Structural defects aside, AICOA’s primary failing was its unapologetically ambiguous language. Rather than utilizing clearly defined terms to communicate the bill’s intentions, its writers resorted to open-ended formulations such as “materially harm,” providing ample opportunity for regulators at the Federal Trade Commission (FTC) to publish guidelines determining how the law would apply. Just like its predecessor (the Biden FTC) the Trump FTC does not seem to possess a sufficient degree of institutional focus or capacity for responsible antitrust enforcement to be trusted with such power.

In addition, the original AICOA sought to prevent large platforms from engaging in self-preferencing, the practice of using one’s own platform to promote one’s own products. Google Maps is one of the top results in Google search rankings, and Apple preloads its iPhones with Apple apps like FaceTime and iMessage. AICOA would have prevented platforms from prioritizing their own products in search results and from using third-party sales data to alter the types of products they offer.

Considered in the abstract, this restriction might seem to promote platform neutrality; however, self-preferencing is a common business practice that often benefits consumers. Supermarkets, drugstores, and retailers self-preference their products. Despite the recognized benefits of the practice, AICOA presumes that it is a transgression when engaged in by Big Tech.

Moreover, AICOA’s emphasis on enforcing platform openness for the benefit of consumers ignores the fact that having a wide range of choices is not the only factor that matters to consumers. Indeed, consumers do not always want maximal choice. According to an article from the Cato Institute, “[c]ustomers seek out a bundle of services that provide the best user experience. This might include accessing a diverse choice of products, yes. But consumers want a responsive platform without glitches, trusted payment and review systems, accurate searches, speedy access to useful information, and in some cases, privacy protections.” For example, although Amazon accepts fewer new sellers than eBay, Amazon can offer consumers a “bundle” of convenient services such as a streamlined payment method and Amazon delivery.

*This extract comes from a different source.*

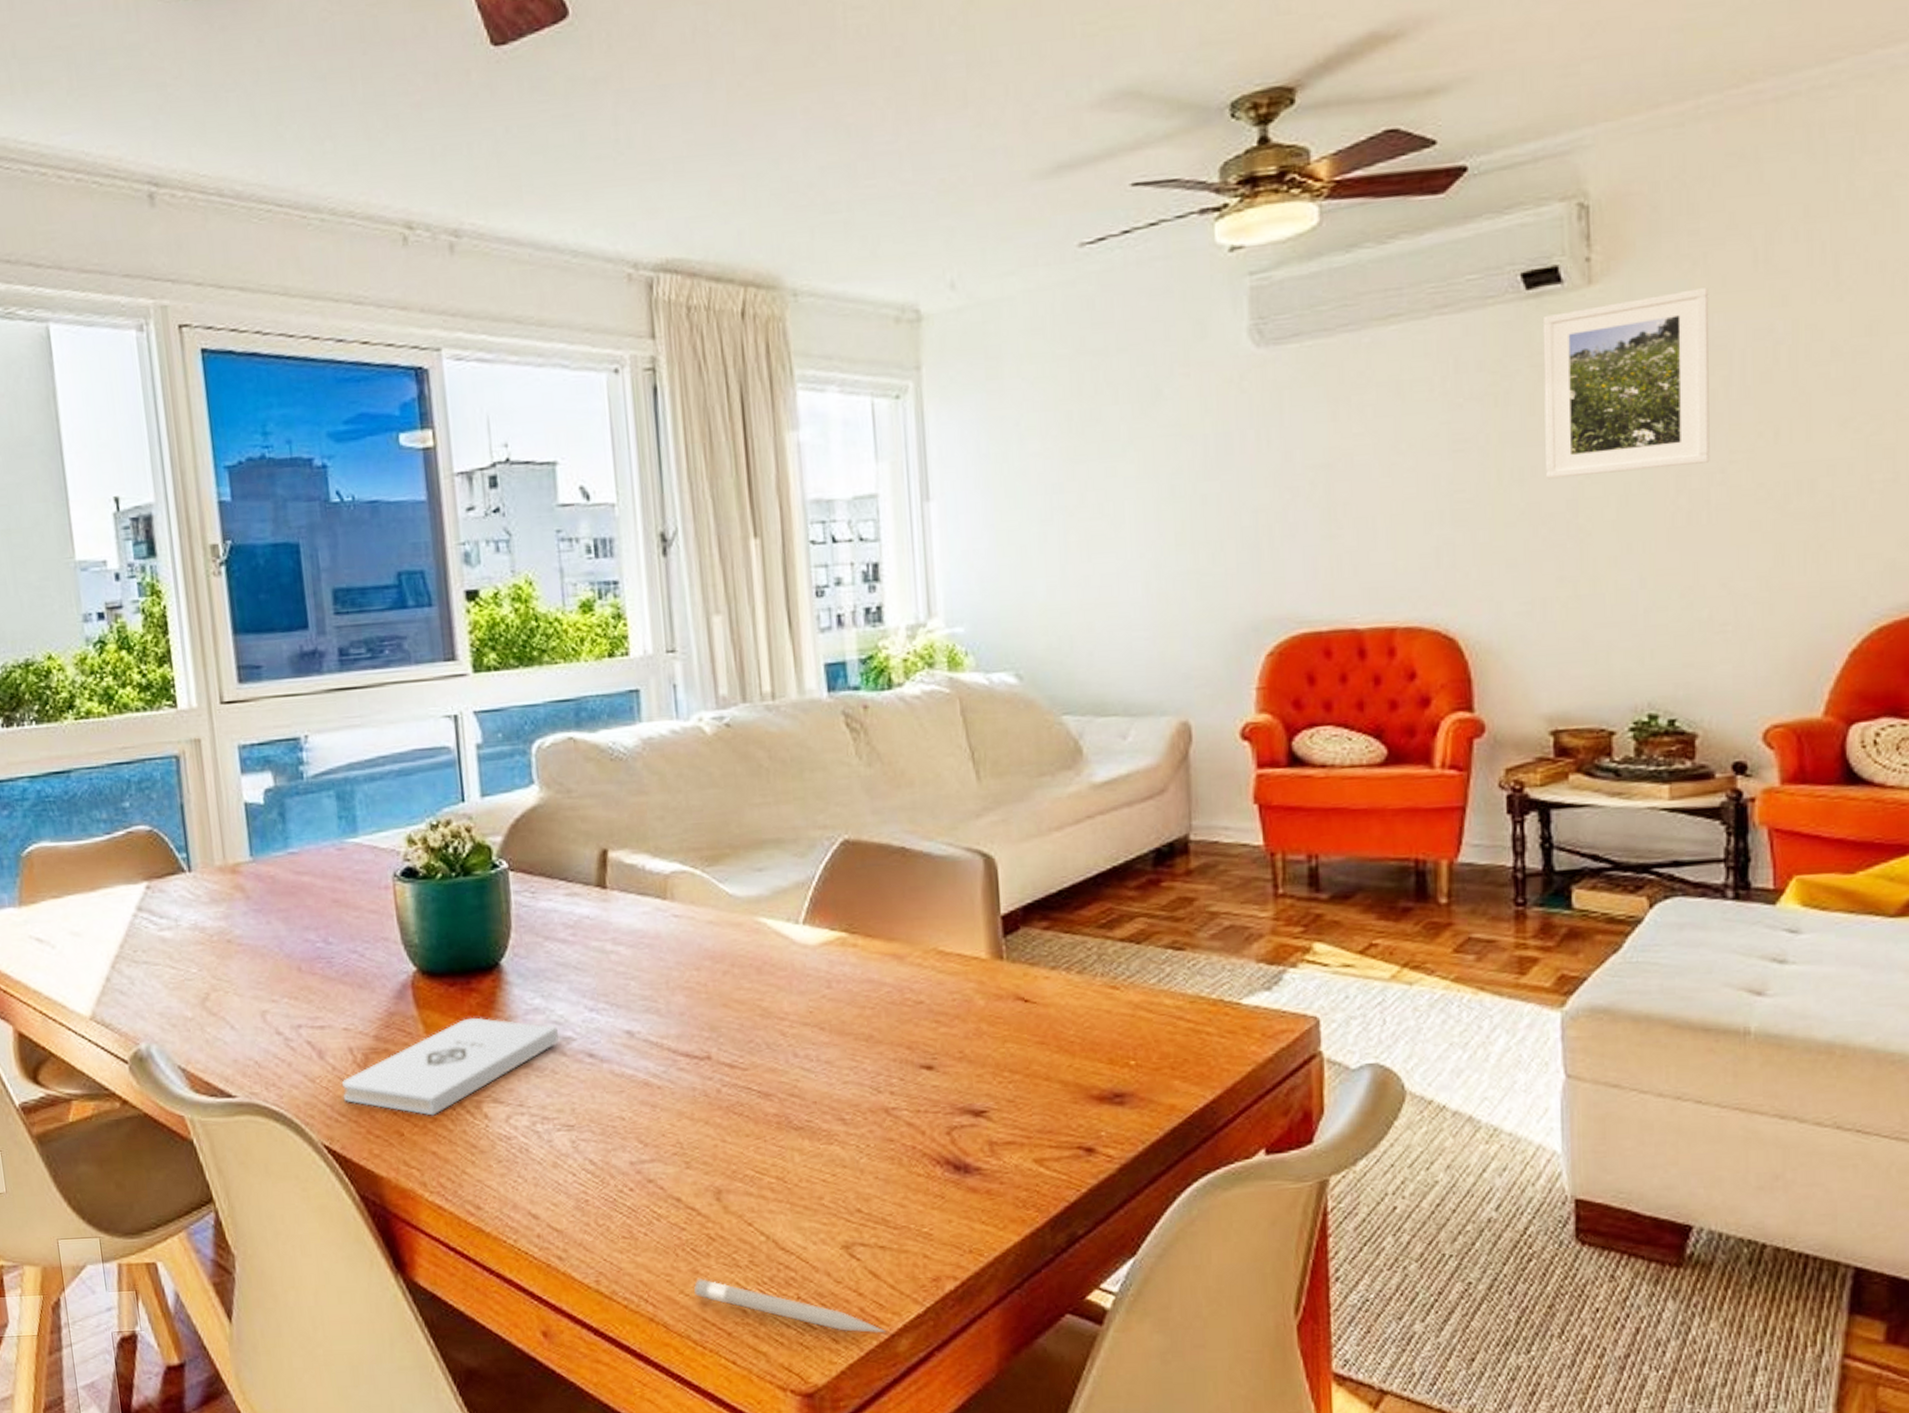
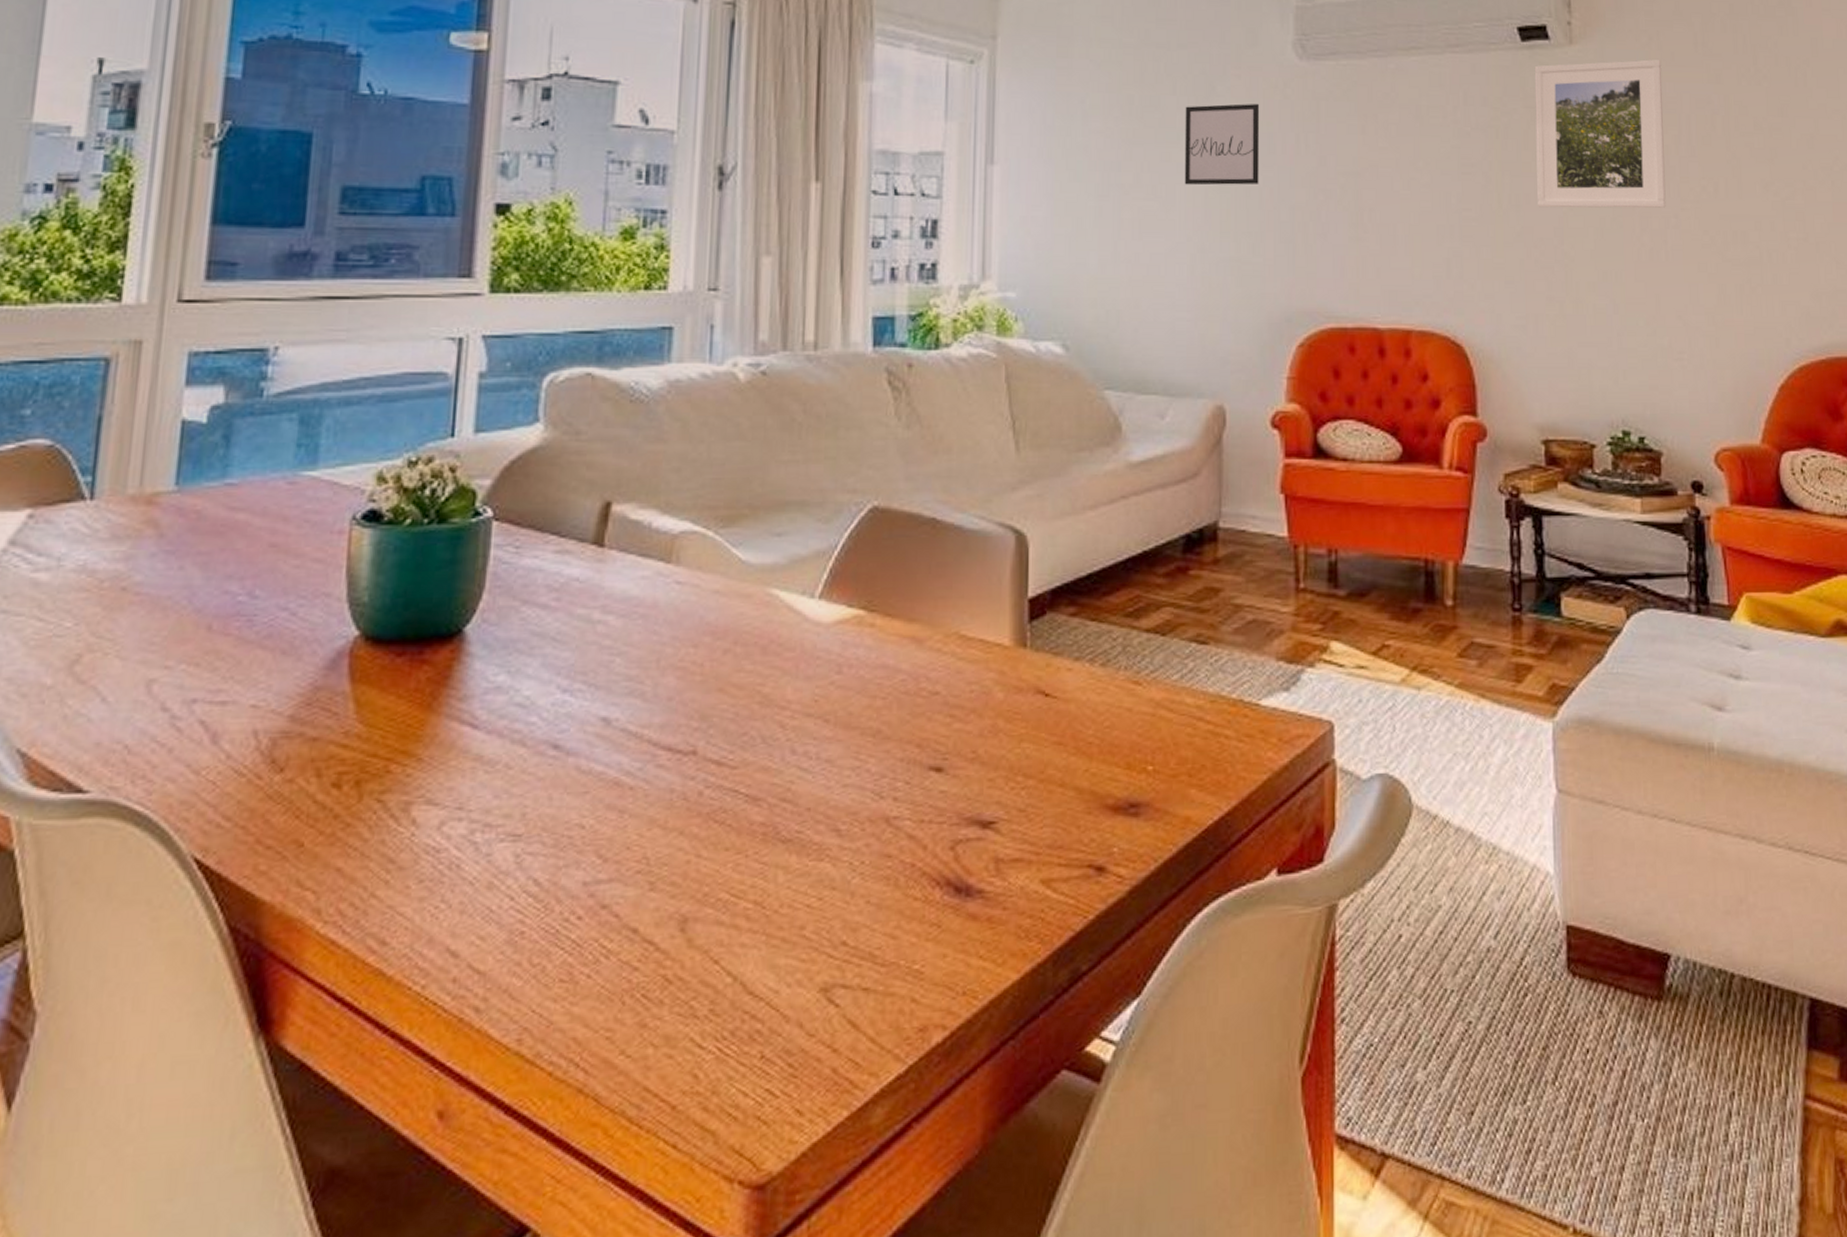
notepad: present [341,1017,559,1116] -> none [233,695,520,821]
pen: present [694,1278,886,1334] -> none [638,1034,859,1102]
wall art: none [1129,403,1216,500] -> present [1184,104,1260,186]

Regulations that force platforms to become more inclusive can also sacrifice security and stability. Many consumers rely on platforms like Amazon, the App Store, and Google Play to vet third-party sellers or app developers. One of the benefits of Amazon is its secure payment system, which centralizes payments and keeps user data from potentially unreliable third-parties. AICOA could force Amazon to share sensitive billing information with less secure third-party sellers. Furthermore, platforms such as the App Store and Google Play have become popular to no small extent because of their intensive vetting processes. Although these platforms do not offer as much variety as their rivals might, consumers benefit from the knowledge that the apps they download are, in the vast majority of cases, malware-free.

Perhaps most worryingly, AICOA would hold back innovation. Since 2022, the pace of advancement in America’s digital economy has only accelerated. Thus far, the U.S.’s relatively uncluttered digital regulatory environment has allowed American tech firms to innovate much faster than their European counterparts. The advocates of AICOA seek to replace this environment of relative freedom with restrictive legislation of the sort found in Europe, exposing U.S. firms to the same pitfalls that plague the small and largely insignificant European tech sector.

AICOA is an example of poorly crafted legislation that has no business being re-introduced in Congress. Policy makers should reject the dogma that big business is inherently bad, that many of their business decisions—no matter how routine in other contexts—should be the object of a regulatory crackdown. Instead, they should recognize the unique benefits that large firms offer to their customers and re-align antitrust policy goals with the interests of consumers.